Les solutions alternatives aux traitements antibiotiques se développent depuis plusieurs années maintenant : la phytothérapie, l’aromathérapie, les prébiotiques… Par rapport à un traitement antibiotique qui aura une action uniquement bactéricide ou bactériostatique, ces méthodes cumulent à la fois la stimulation du système immunitaire, le soutien des fonctions biologiques essentielles (foie, reins), le développement du microbiote et des actions anti-infectieuses. Parmi les plantes utiles en cas de colibacillose, l’Echinacea purpurea présente des vertus anti-infectieuses et immunostimulantes. L’huile essentielle de canelle de Chine est également intéressante dans cette indication grâce à ses propriétés antibactérienne. La qualité et la composition des produits sont évidemment essentielles pour assurer à la fois efficacité, sécurité alimentaire et innocuité. Ils s’utilisent généralement en eau de boisson, mais également par nébulisation.

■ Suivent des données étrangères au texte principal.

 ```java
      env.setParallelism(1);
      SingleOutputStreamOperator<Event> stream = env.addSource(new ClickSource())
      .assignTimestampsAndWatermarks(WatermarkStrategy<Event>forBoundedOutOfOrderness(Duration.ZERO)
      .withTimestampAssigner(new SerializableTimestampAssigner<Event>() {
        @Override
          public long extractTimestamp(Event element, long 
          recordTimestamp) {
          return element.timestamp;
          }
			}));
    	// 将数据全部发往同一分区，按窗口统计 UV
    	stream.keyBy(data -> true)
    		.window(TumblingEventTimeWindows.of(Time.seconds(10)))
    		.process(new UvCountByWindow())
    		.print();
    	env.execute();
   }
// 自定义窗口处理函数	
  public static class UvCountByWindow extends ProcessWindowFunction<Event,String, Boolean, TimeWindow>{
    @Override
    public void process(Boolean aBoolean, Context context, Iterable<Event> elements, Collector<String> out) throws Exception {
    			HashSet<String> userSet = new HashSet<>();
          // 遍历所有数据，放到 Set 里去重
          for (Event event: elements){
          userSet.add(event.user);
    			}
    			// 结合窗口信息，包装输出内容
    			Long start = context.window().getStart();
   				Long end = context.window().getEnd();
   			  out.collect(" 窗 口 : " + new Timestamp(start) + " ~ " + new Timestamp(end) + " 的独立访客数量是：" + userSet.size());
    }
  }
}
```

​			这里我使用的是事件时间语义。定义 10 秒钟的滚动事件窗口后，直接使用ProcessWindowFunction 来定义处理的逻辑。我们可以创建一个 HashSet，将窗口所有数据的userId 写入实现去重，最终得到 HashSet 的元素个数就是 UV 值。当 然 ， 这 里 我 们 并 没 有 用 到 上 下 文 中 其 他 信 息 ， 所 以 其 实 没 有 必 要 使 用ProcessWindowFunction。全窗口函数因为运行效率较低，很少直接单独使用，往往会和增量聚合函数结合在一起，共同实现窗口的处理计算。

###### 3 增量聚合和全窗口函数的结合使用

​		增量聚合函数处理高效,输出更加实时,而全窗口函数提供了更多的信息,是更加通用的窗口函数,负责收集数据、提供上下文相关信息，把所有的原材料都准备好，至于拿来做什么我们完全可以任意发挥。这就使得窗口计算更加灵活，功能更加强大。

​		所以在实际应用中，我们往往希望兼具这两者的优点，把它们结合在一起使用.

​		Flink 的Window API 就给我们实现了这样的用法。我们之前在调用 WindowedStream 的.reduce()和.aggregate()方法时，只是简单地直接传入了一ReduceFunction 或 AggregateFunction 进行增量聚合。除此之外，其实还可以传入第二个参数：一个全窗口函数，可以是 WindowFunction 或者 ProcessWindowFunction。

Afin de choisir le produit le plus adapté, le Phytogramme® mesure le diamètre d’inhibition d’une spécialité à base d’huiles essentielles vis-à-vis d’un germe isolé au même titre qu’un antibiogramme. La substitution d’un antibiotique par un mélange d’huiles essentielles sera d’autant plus efficace que le problème sera traité précocement et que les paramètres d’ambiance auront été corrigés. Le recours aux antibiotiques reste justifié dans certaines situations à caractère d’urgence ou dans des environnements particulièrement dégradés.

Article rédigé d’après les présentations de la journée Alterbiotique palmipèdes à foie gras (Bazas, Nouvelle-Aquitaine).

LES TECHNIQUES DE LABORATOIRE

Outre les techniques classiques d’agglutination permettant de “séréotyper” les colibacilles (O78K80, O2, O1, etc.), de nouveaux outils d’analyses sont désormais disponibles, qui ont pour principaux intérêts d’évaluer la virulence des souches isolées et de caractériser leurs profils d’antibiorésistance. Ils permettent de s’assurer de la pertinence d’un traitement en présence de telle ou telle souche et de suivre précisément leur évolution et leur présence au sein d’un élevage. Il est ainsi possible de réaliser la recherche par polymerase chain reaction (PCR) de 11 facteurs de virulence (capacité invasive, capacité d’adhésion, résistance à l’activité bactéricide, production de protéines, etc.) reconnus pour donner à la souche de colibacille isolée des capacités pathogènes majeures. La reconnaissance et la caractérisation des souches sont obtenues grâce à d’autres équipements de pointe : le Maldi-TOF et l’infrarouge. Enfin, le séquençage des souches est également réalisable, permettant d’aboutir à la caractérisation génétique grâce au nanopore et à l’iSeq® 100 d’Illumina. Tous ces outils ayant pour vocation de caractériser les souches les plus pathogènes, ils sont utiles pour choisir de façon objective celles qui seront les plus pertinentes à la réalisation notamment d’autovaccins.